### YOUR GOAL
Can you turn every line of the records below into a numbered list, dropping blank lines and leaving the pictures out?

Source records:
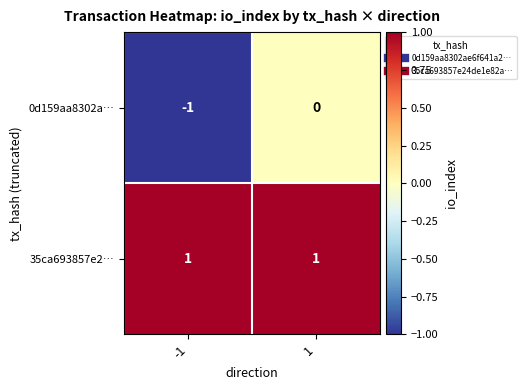

Reading right to left, what are all the values shown in this chart?

0d159aa8302a…: 1=0	-1=-1
35ca693857e2…: 1=1	-1=1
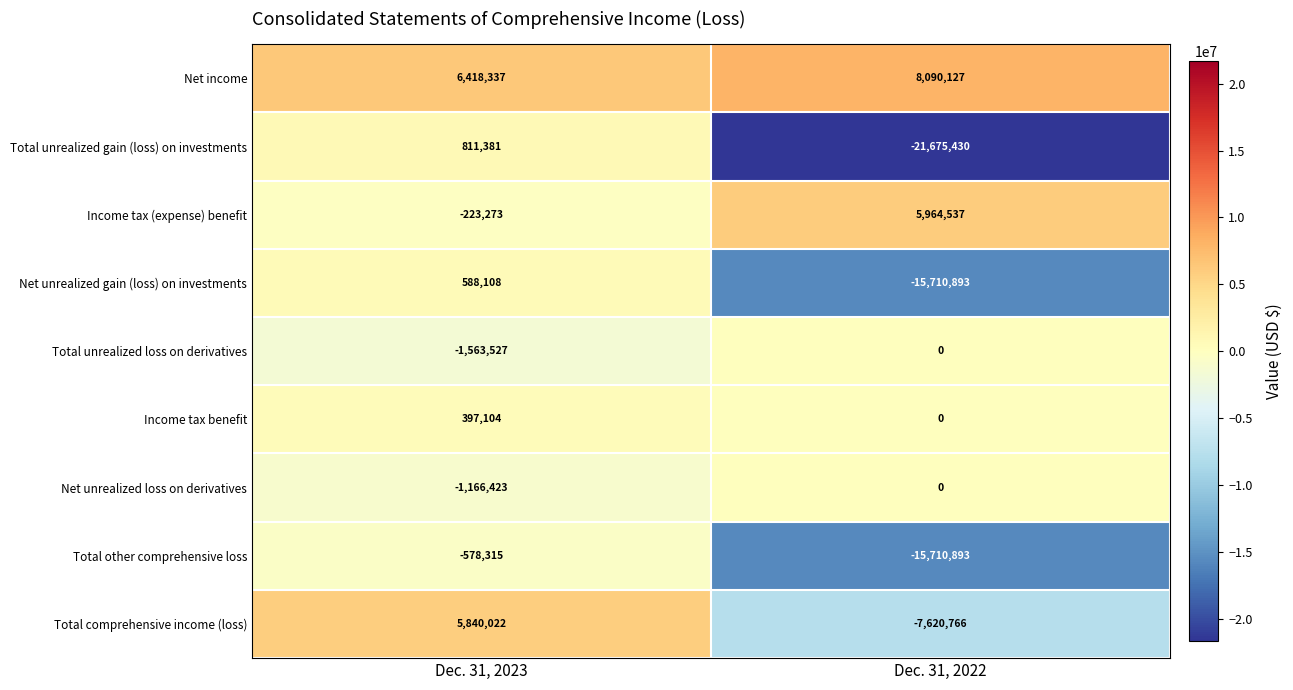

What is the approximate value of Income tax (expense) benefit at Dec. 31, 2022?

5964537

### SOLVED EXERCISE
1. Reading right to left, what are all the values shown in this chart?
2. 0d159aa8302a…: 1=0	-1=-1
3. 35ca693857e2…: 1=1	-1=1
4. What is the approximate value of Income tax (expense) benefit at Dec. 31, 2022?
5. 5964537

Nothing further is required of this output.